According to the Army, the helicopter lost communication with ATC approximately 9.15 a.m., and five search parties from the Army, SSB, and ITBP were promptly dispatched. The plane’s wreckage was discovered near Banglajaap hamlet in Mandala.

The crash killed Lt Col VVB Reddy (left) and Maj Jayanth A. (PTI)

The Army said in a statement that a Court of Inquiry has been established to determine the cause of the disaster.

According to a Defence Ministry official, the helicopter took off from Missamari and picked up a senior Army officer near Bomdila. It was supposed to conduct a reconnaissance mission near Tawang. “But, as weather conditions deteriorated, the flight was cut short and the officer was dropped at Senge. “The mishap occurred as the chopper was returning to base,” an official stated.

According to another officer, the chopper was going downward when it crashed. “As cheetahs age, they require frequent upkeep. “Only the investigation will be able to determine the specific cause of the incident,” the official said.

The region is distinguished by rugged mountainous terrain, and the weather is frequently unpredictable, causing helicopter-flying operations to be called off at the last minute due to poor visibility.

The forces’ Chetak and Cheetah helicopters serve as lifelines in sea and extreme high-altitude zones, performing essential roles in observation, surveillance, logistics support, and rescue missions. The IAF also utilises them to teach pilots in its flying schools.

Hindustan Aeronautics Limited has constructed more than 275 Cheetahs and 350 Chetaks.

Nevertheless, the single-engine helicopters outlived their useful life more than a decade ago and have been plagued by serviceability concerns.

Issues include outdated avionics and navigation equipment, which increases the likelihood of control mishandling in the event of disorientation in turbulent weather, which is frequently unanticipated in the highlands.

The Army and IAF have been operating the Chetak and Cheetah helicopters, which are in desperate need of replacement as they represent the military’ lifeline in high-altitude zones.
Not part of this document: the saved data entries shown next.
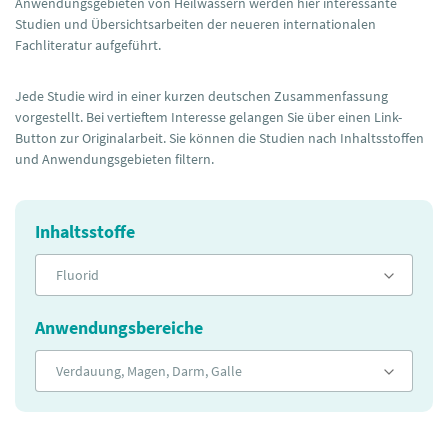
Anwendungsgebieten von Heilwässern werden hier interessante
Studien und Übersichtsarbeiten der neueren internationalen
Fachliteratur aufgeführt.
Jede Studie wird in einer kurzen deutschen Zusammenfassung
vorgestellt. Bei vertieftem Interesse gelangen Sie über einen Link-
Button zur Originalarbeit. Sie können die Studien nach Inhaltsstoffen
und Anwendungsgebieten filtern.
Inhaltsstoffe
Fluorid
Anwendungsbereiche
Verdauung, Magen, Darm, Galle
Nowadays, the Army has roughly 200 Cheetah and Chetak helicopters in service, and the IAF has about 120.

Between 2017 and 2022, over ten Army, Navy, and IAF Chetak and Cheetah helicopters crashed.

In March 2022, the administration informed Parliament that 42 Indian armed services personnel had been killed in 45 aircraft and helicopter crashes in the previous five years.

While the Military Forces have demanded modern helicopters to replace the Chetak and Cheetah fleets, progress on their purchase has been glacial.